Rien qu’en étalant la carte grise, mon
cœur n’a fait qu’un tour et demi :
25 janvier 1961, pour ce Baby Country 850, la deuxième
importée en France d’après les
recherches et on est là dans le fond de la marmite
tout prêt à s’enivrer du passé.
La
voilà la toute belle, dans son jus d’origine,
vous remarquerez sa calandre à moustaches, l ‘emplacement
de ses rétros, la forme des clignotants avec
le petit jonc chromé sur le pourtour.

Vu
de côté avec plein phare sur les encadrements
en bois des flancs, vous remarquerez les roues en 10
montées sur tambours d’origines, les vitres
coulissantes avant - arrière, la forme des poignées
des portes, la forme des feux arrières de l’époque
et la touche d’originalité du propriétaire
pour les des deux bouées de sauvetage, mais
il vous rassure, cette mini n’est pas en danger
et n’a nullement le besoin d’être
sauvée.
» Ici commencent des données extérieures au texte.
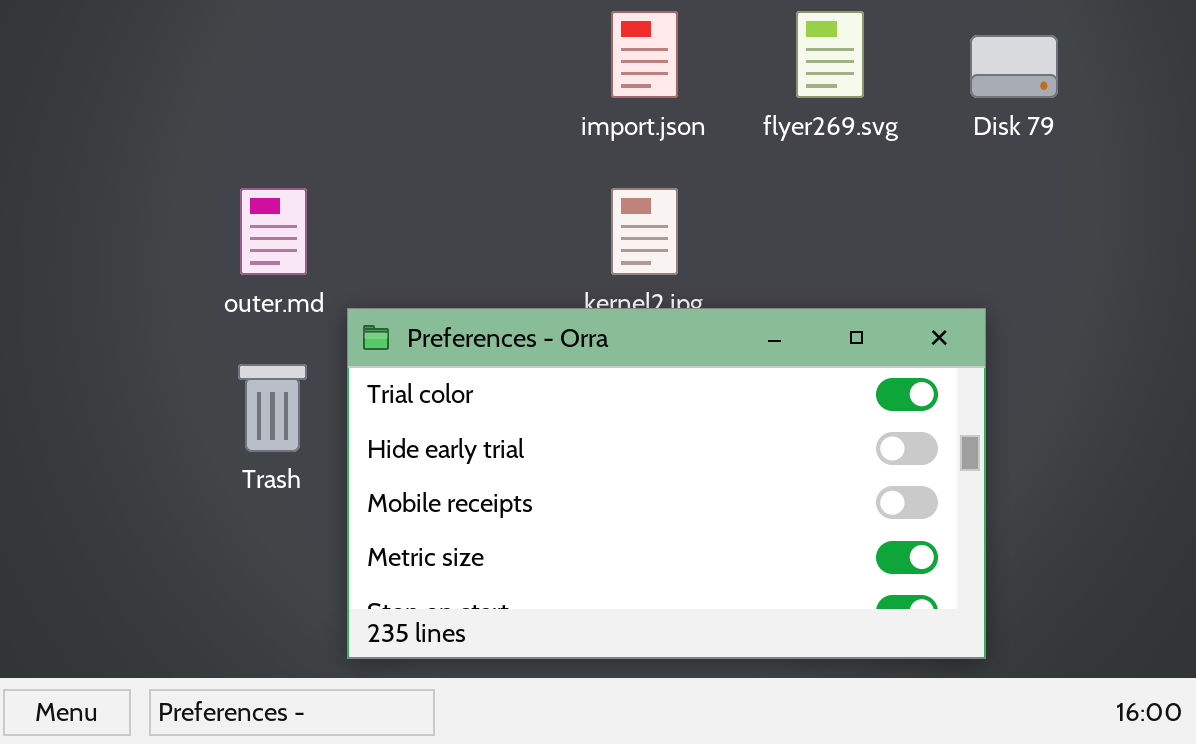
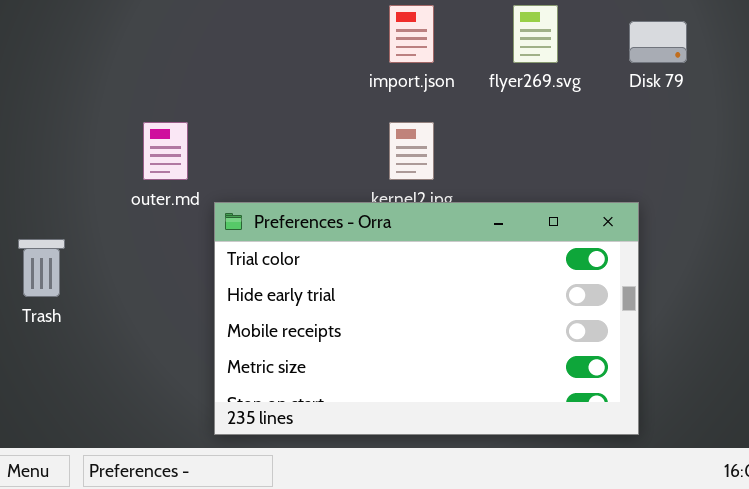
Trash: [238,364,307,452] -> [18,239,65,297], moved

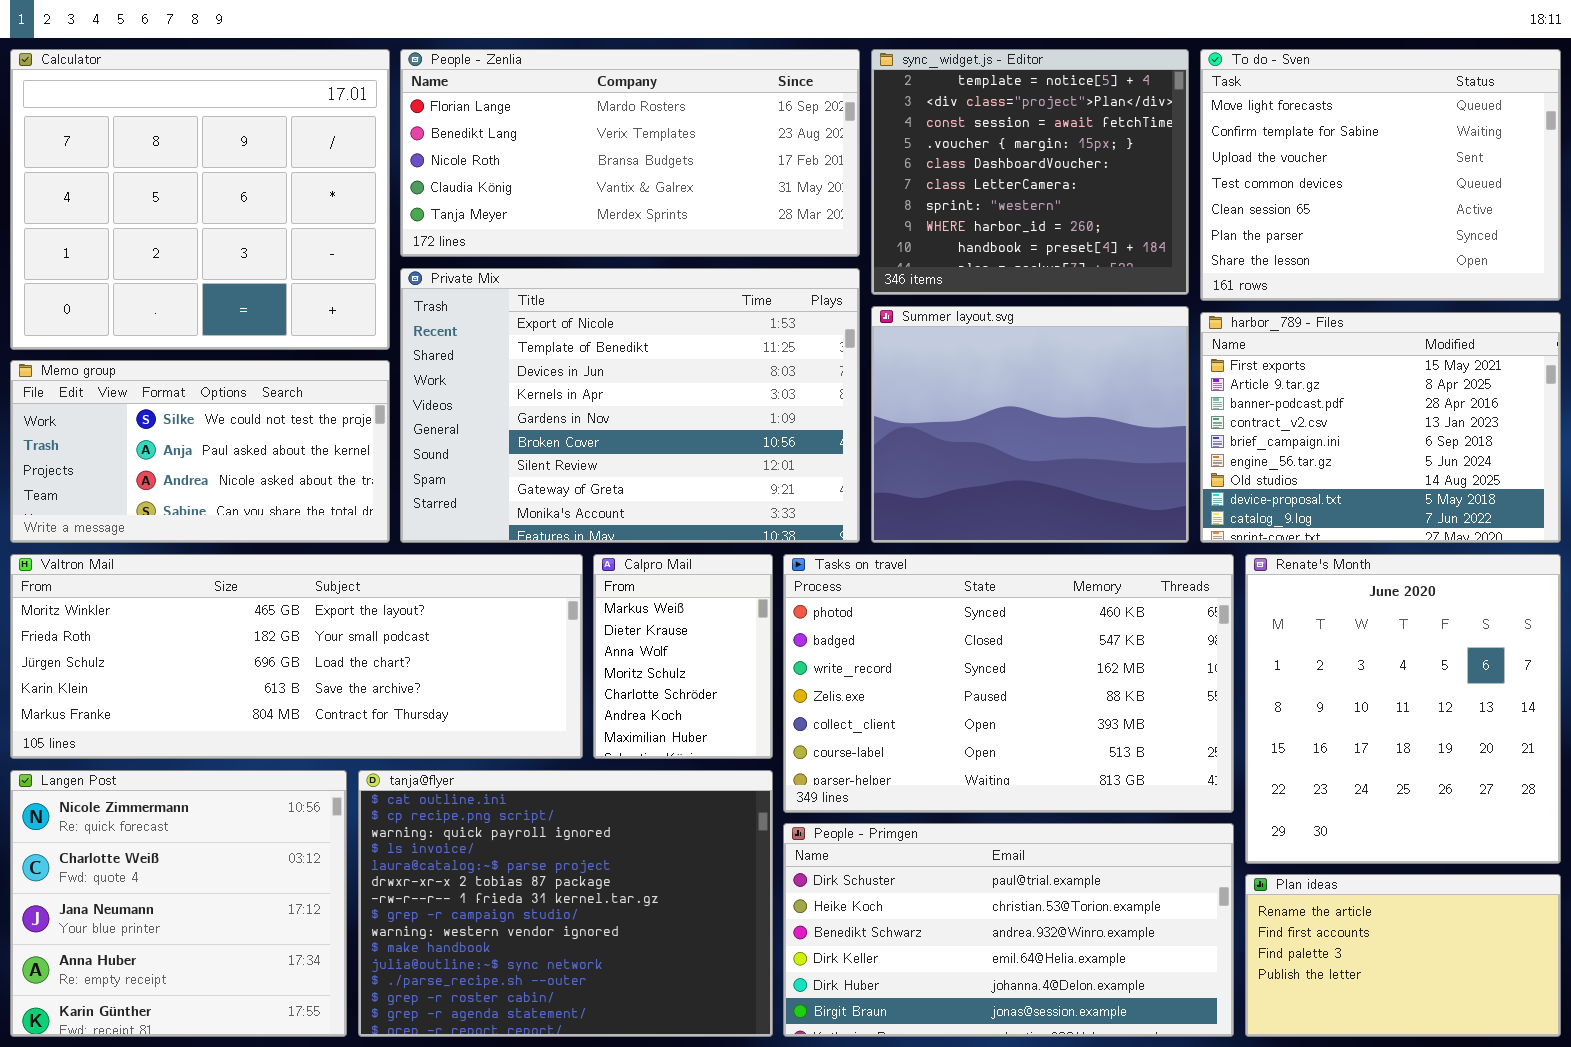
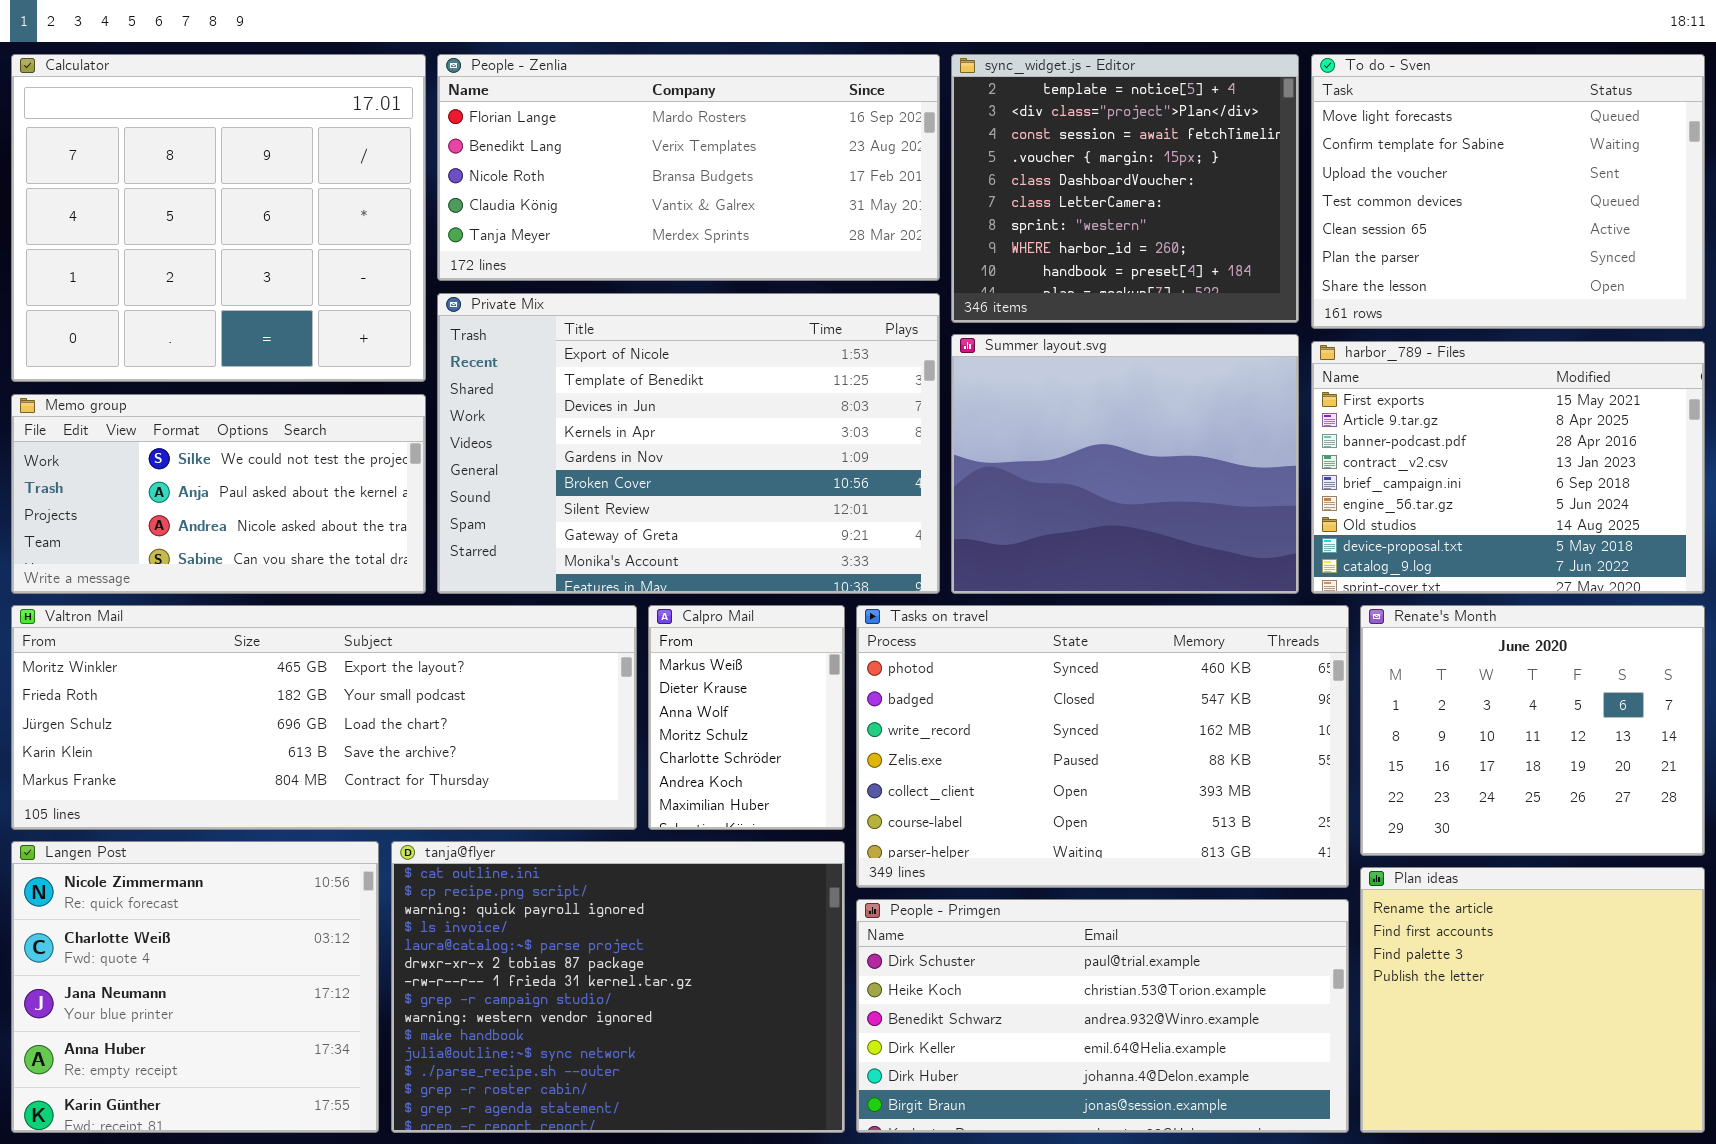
Renate's Month: [1245,554,1561,864] -> [1360,605,1705,856], resized
Plan ideas: [1245,874,1561,1037] -> [1360,867,1705,1133], resized

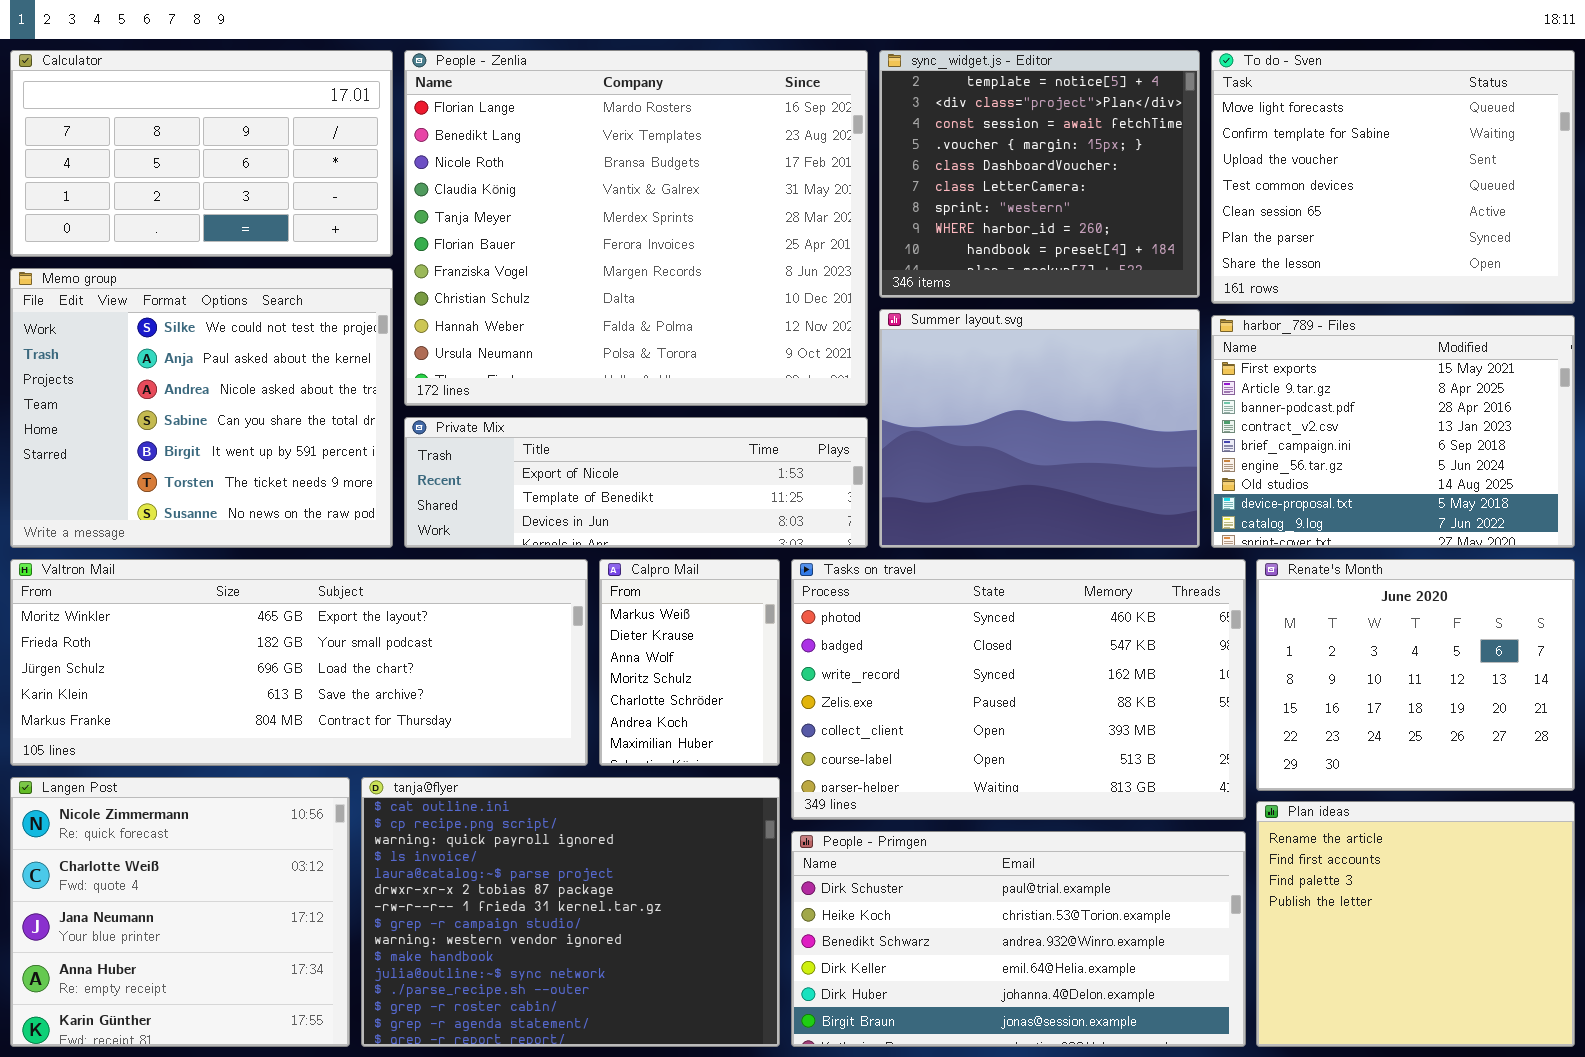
Calculator: [11,54,426,382] -> [10,50,393,257], resized
People - Zenlia: [437,54,940,281] -> [404,50,868,406], resized
Private Mix: [437,293,940,594] -> [404,417,868,548], resized
Memo group: [11,394,426,594] -> [10,268,393,548], resized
La peinture a été entièrement
refaite, les bois conservés.

L’habitacle,
dans le luxe de l’époque assorti aux couleurs
extérieures, on joue le bi-ton avec du vinyl
pour garnitures, les portes s’ouvrent avec des
sangles, ce n’est qu’à la fin de
1961 qu’elles seront remplacées par des
leviers. Que faut-il remarquer d’autre ? Le volant à 2
branches seulement, le démarrage au sol et le
compteur central.

Enfin
et pour terminer la présentation de ce bijou,
visite guidée à l’arrière
avec sa banquette rabattable et sa roue de secours,
le logement roue de secours n’est pas d’origine
mais judicieux et bien pratique.

J’ai
bien essayé de prendre une vue plongée
du moteur mais cette titine, capricieuse comme tant
d’autres, nous a refusé l’ouverture
du capot, le tournevis n’étant pas à portée
de main, nous n’avons pu que capituler.
Beaucoup
d’autres miniacs experts verront une multitude
de petits détails sur ces photos, laissez-libre
cours à vos commentaires, je remercie moi-même
le minicorp-team 57-78 de m’avoir montré du
doigt ce petit bijou, sans eux je serais passée à côté de
cette belle tranche d’histoire. Nous sommes à l’heure
des remerciements et je remercie Alexandre de Paris,
heureux propriétaire de ce bijou depuis 6 mois
seulement, ne me demandez pas comment il a fait pour
la trouver, je n’ai pas posé la question,
en tout cas la chance lui est tombée dessus
comme le soleil sur un champ de blé!